-- Data segment follows --
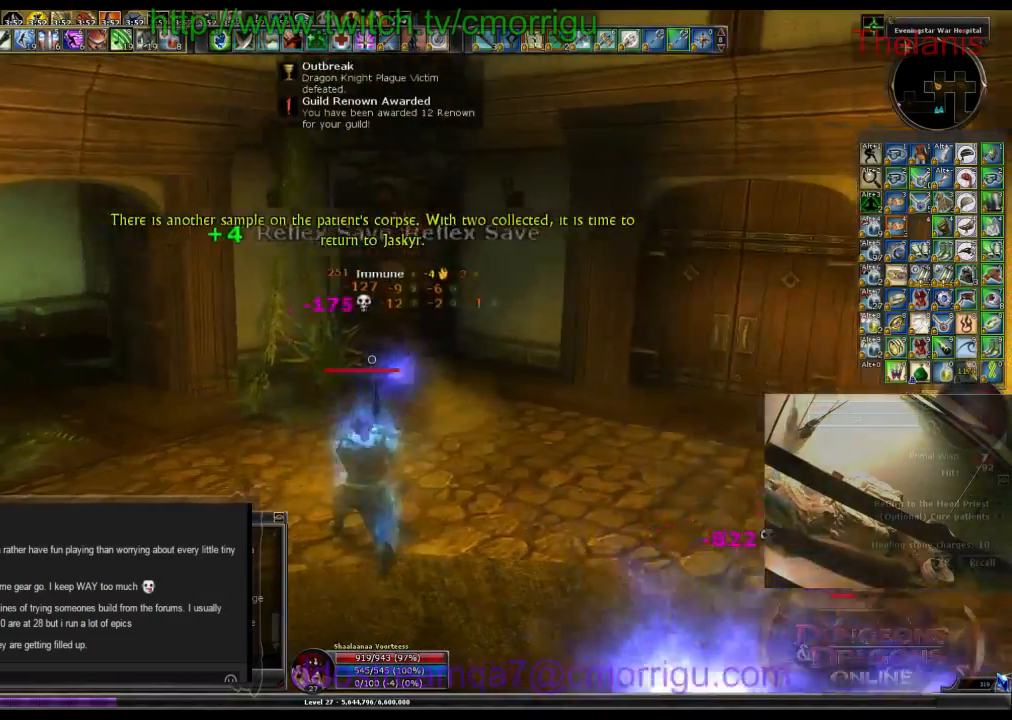
{"keys": ["w"], "events": [[466, "w", "down"]]}
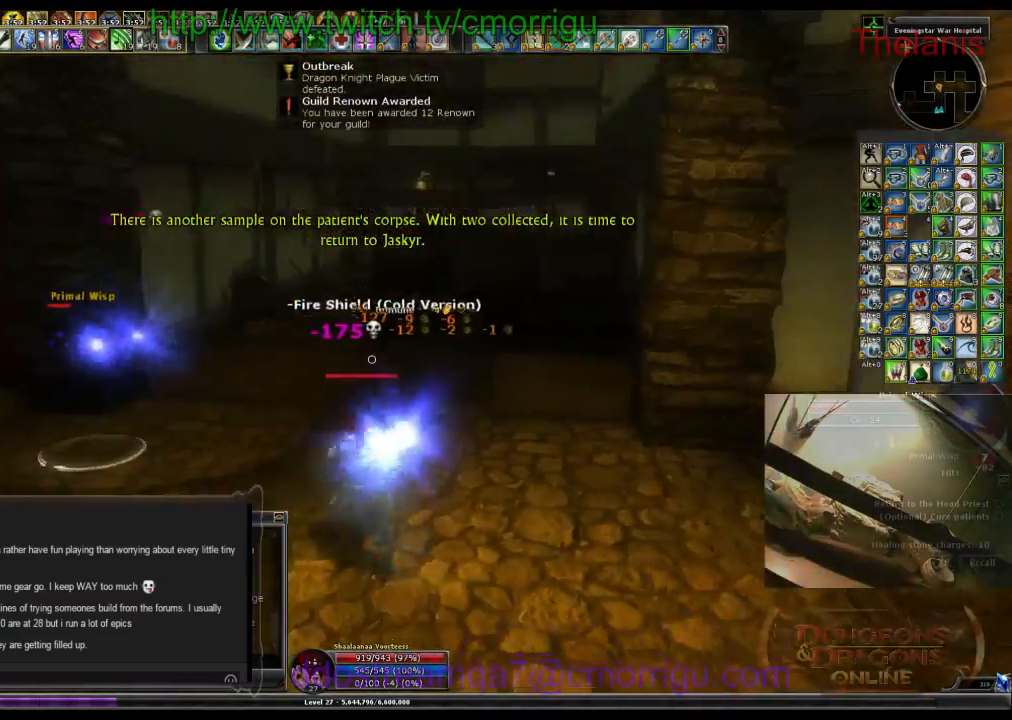
{"keys": ["a", "w"], "events": [[400, "a", "down"]]}
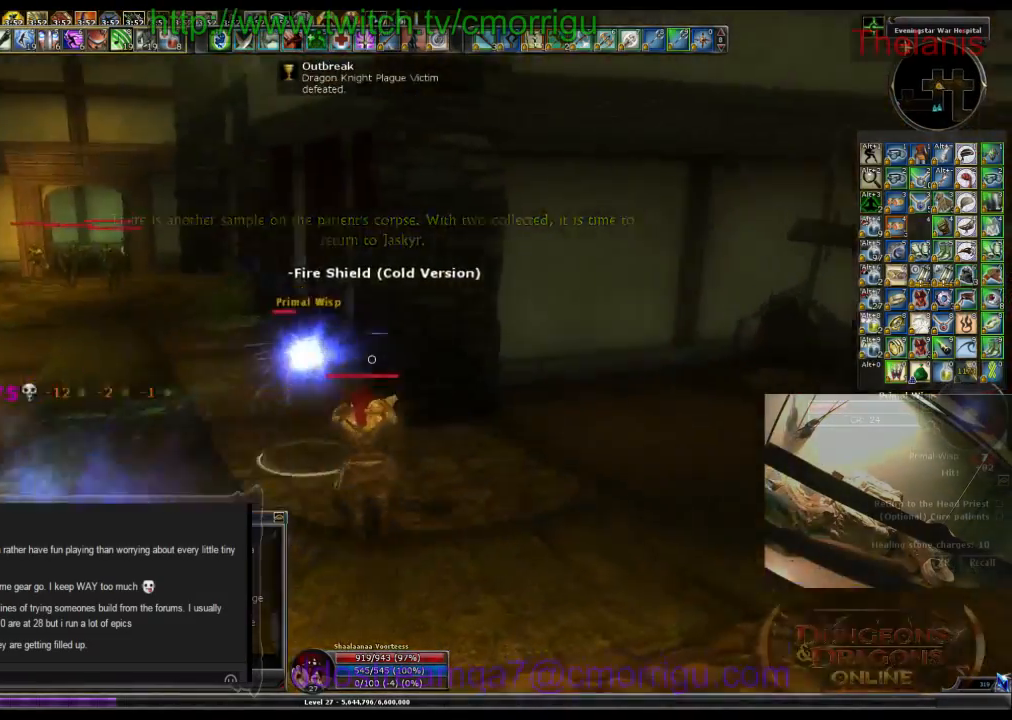
{"keys": ["d"], "events": [[66, "a", "up"], [100, "w", "up"], [133, "1", "down"], [300, "1", "up"], [500, "d", "down"]]}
-- Data segment concluded --
#### [What is needed]
The required answer is the material repeated exactly, with no images in it.

#### [Exercise answer]
{"keys": ["w"], "events": [[466, "w", "down"]]}
{"keys": ["a", "w"], "events": [[400, "a", "down"]]}
{"keys": ["d"], "events": [[66, "a", "up"], [100, "w", "up"], [133, "1", "down"], [300, "1", "up"], [500, "d", "down"]]}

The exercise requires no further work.